**Your objective:** Please return the listing exactly as written, but without its pictures.

-.-.-

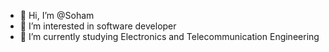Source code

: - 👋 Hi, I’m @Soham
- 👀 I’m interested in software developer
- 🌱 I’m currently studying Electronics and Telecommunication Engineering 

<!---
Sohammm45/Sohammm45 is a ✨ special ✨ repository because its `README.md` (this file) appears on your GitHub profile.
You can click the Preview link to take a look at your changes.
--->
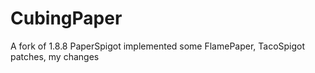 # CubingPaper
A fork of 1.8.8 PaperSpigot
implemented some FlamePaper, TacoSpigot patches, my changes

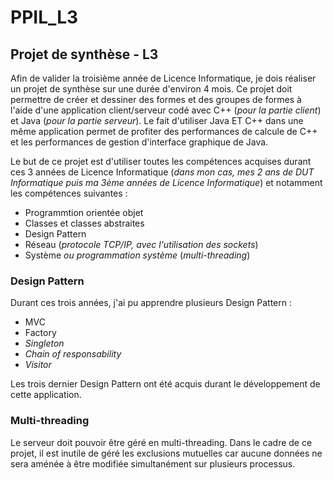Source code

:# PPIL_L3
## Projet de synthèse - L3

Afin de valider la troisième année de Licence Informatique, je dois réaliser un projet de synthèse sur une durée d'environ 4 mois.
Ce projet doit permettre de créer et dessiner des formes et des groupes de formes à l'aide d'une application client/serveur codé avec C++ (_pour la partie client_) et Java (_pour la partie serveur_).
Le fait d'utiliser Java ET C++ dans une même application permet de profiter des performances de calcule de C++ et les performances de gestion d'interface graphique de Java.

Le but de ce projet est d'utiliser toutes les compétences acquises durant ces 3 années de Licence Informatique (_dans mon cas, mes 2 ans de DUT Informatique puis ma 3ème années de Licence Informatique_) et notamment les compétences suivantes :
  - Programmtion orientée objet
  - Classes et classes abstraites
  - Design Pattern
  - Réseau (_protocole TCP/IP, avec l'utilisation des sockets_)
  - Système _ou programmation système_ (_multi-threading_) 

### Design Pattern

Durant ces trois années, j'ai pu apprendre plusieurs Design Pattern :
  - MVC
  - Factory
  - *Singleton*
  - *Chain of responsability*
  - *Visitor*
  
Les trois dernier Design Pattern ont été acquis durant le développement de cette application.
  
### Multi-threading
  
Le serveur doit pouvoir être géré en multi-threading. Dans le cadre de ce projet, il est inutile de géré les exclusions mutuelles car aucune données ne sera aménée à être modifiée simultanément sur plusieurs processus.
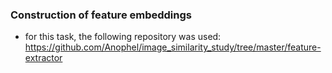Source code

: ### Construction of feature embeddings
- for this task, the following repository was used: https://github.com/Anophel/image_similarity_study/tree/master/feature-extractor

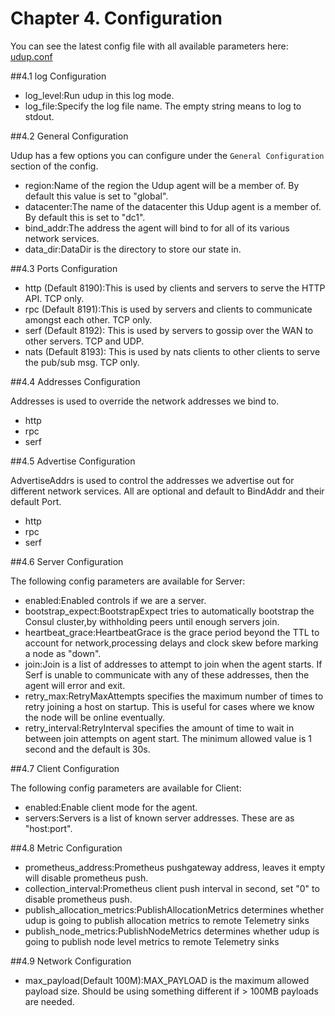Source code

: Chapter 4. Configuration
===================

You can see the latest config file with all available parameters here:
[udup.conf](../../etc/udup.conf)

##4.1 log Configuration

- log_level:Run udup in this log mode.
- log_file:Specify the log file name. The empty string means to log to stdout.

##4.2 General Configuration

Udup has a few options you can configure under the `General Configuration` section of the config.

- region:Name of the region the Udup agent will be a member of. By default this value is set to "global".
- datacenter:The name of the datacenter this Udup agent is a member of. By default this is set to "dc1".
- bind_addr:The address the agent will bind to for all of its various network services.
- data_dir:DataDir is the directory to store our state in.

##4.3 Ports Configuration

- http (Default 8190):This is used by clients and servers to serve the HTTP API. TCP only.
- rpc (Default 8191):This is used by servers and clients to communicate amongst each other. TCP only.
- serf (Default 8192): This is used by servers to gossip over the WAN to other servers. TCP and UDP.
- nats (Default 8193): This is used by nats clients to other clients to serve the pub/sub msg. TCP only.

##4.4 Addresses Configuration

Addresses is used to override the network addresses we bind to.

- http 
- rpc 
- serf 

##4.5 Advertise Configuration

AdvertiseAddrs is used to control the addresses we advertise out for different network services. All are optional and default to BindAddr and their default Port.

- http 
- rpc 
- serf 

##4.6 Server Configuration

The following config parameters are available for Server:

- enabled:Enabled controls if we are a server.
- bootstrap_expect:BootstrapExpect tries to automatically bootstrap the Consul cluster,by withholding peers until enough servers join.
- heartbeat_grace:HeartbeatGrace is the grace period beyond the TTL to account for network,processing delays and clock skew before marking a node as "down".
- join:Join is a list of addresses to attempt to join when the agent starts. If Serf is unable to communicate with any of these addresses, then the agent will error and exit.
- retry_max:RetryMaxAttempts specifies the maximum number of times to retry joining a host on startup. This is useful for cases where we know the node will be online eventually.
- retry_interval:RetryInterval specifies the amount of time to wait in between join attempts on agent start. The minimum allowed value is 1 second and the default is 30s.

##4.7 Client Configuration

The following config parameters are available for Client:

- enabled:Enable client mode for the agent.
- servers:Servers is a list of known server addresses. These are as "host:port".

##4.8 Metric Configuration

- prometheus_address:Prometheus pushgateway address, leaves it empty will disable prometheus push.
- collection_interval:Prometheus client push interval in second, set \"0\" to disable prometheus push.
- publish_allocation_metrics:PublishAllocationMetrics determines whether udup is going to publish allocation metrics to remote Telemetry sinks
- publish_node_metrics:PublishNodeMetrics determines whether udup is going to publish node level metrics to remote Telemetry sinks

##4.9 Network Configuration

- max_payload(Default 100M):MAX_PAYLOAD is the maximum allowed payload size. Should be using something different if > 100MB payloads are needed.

-.-.-

**Exercise response:**
Source code

: - 👋 Hi, I’m @Soham
- 👀 I’m interested in software developer
- 🌱 I’m currently studying Electronics and Telecommunication Engineering 

<!---
Sohammm45/Sohammm45 is a ✨ special ✨ repository because its `README.md` (this file) appears on your GitHub profile.
You can click the Preview link to take a look at your changes.
--->
 # CubingPaper
A fork of 1.8.8 PaperSpigot
implemented some FlamePaper, TacoSpigot patches, my changes

Source code

:# PPIL_L3
## Projet de synthèse - L3

Afin de valider la troisième année de Licence Informatique, je dois réaliser un projet de synthèse sur une durée d'environ 4 mois.
Ce projet doit permettre de créer et dessiner des formes et des groupes de formes à l'aide d'une application client/serveur codé avec C++ (_pour la partie client_) et Java (_pour la partie serveur_).
Le fait d'utiliser Java ET C++ dans une même application permet de profiter des performances de calcule de C++ et les performances de gestion d'interface graphique de Java.

Le but de ce projet est d'utiliser toutes les compétences acquises durant ces 3 années de Licence Informatique (_dans mon cas, mes 2 ans de DUT Informatique puis ma 3ème années de Licence Informatique_) et notamment les compétences suivantes :
  - Programmtion orientée objet
  - Classes et classes abstraites
  - Design Pattern
  - Réseau (_protocole TCP/IP, avec l'utilisation des sockets_)
  - Système _ou programmation système_ (_multi-threading_) 

### Design Pattern

Durant ces trois années, j'ai pu apprendre plusieurs Design Pattern :
  - MVC
  - Factory
  - *Singleton*
  - *Chain of responsability*
  - *Visitor*
  
Les trois dernier Design Pattern ont été acquis durant le développement de cette application.
  
### Multi-threading
  
Le serveur doit pouvoir être géré en multi-threading. Dans le cadre de ce projet, il est inutile de géré les exclusions mutuelles car aucune données ne sera aménée à être modifiée simultanément sur plusieurs processus.
Source code

: ### Construction of feature embeddings
- for this task, the following repository was used: https://github.com/Anophel/image_similarity_study/tree/master/feature-extractor

Source code

: Chapter 4. Configuration
===================

You can see the latest config file with all available parameters here:
[udup.conf](../../etc/udup.conf)

##4.1 log Configuration

- log_level:Run udup in this log mode.
- log_file:Specify the log file name. The empty string means to log to stdout.

##4.2 General Configuration

Udup has a few options you can configure under the `General Configuration` section of the config.

- region:Name of the region the Udup agent will be a member of. By default this value is set to "global".
- datacenter:The name of the datacenter this Udup agent is a member of. By default this is set to "dc1".
- bind_addr:The address the agent will bind to for all of its various network services.
- data_dir:DataDir is the directory to store our state in.

##4.3 Ports Configuration

- http (Default 8190):This is used by clients and servers to serve the HTTP API. TCP only.
- rpc (Default 8191):This is used by servers and clients to communicate amongst each other. TCP only.
- serf (Default 8192): This is used by servers to gossip over the WAN to other servers. TCP and UDP.
- nats (Default 8193): This is used by nats clients to other clients to serve the pub/sub msg. TCP only.

##4.4 Addresses Configuration

Addresses is used to override the network addresses we bind to.

- http 
- rpc 
- serf 

##4.5 Advertise Configuration

AdvertiseAddrs is used to control the addresses we advertise out for different network services. All are optional and default to BindAddr and their default Port.

- http 
- rpc 
- serf 

##4.6 Server Configuration

The following config parameters are available for Server:

- enabled:Enabled controls if we are a server.
- bootstrap_expect:BootstrapExpect tries to automatically bootstrap the Consul cluster,by withholding peers until enough servers join.
- heartbeat_grace:HeartbeatGrace is the grace period beyond the TTL to account for network,processing delays and clock skew before marking a node as "down".
- join:Join is a list of addresses to attempt to join when the agent starts. If Serf is unable to communicate with any of these addresses, then the agent will error and exit.
- retry_max:RetryMaxAttempts specifies the maximum number of times to retry joining a host on startup. This is useful for cases where we know the node will be online eventually.
- retry_interval:RetryInterval specifies the amount of time to wait in between join attempts on agent start. The minimum allowed value is 1 second and the default is 30s.

##4.7 Client Configuration

The following config parameters are available for Client:

- enabled:Enable client mode for the agent.
- servers:Servers is a list of known server addresses. These are as "host:port".

##4.8 Metric Configuration

- prometheus_address:Prometheus pushgateway address, leaves it empty will disable prometheus push.
- collection_interval:Prometheus client push interval in second, set \"0\" to disable prometheus push.
- publish_allocation_metrics:PublishAllocationMetrics determines whether udup is going to publish allocation metrics to remote Telemetry sinks
- publish_node_metrics:PublishNodeMetrics determines whether udup is going to publish node level metrics to remote Telemetry sinks

##4.9 Network Configuration

- max_payload(Default 100M):MAX_PAYLOAD is the maximum allowed payload size. Should be using something different if > 100MB payloads are needed.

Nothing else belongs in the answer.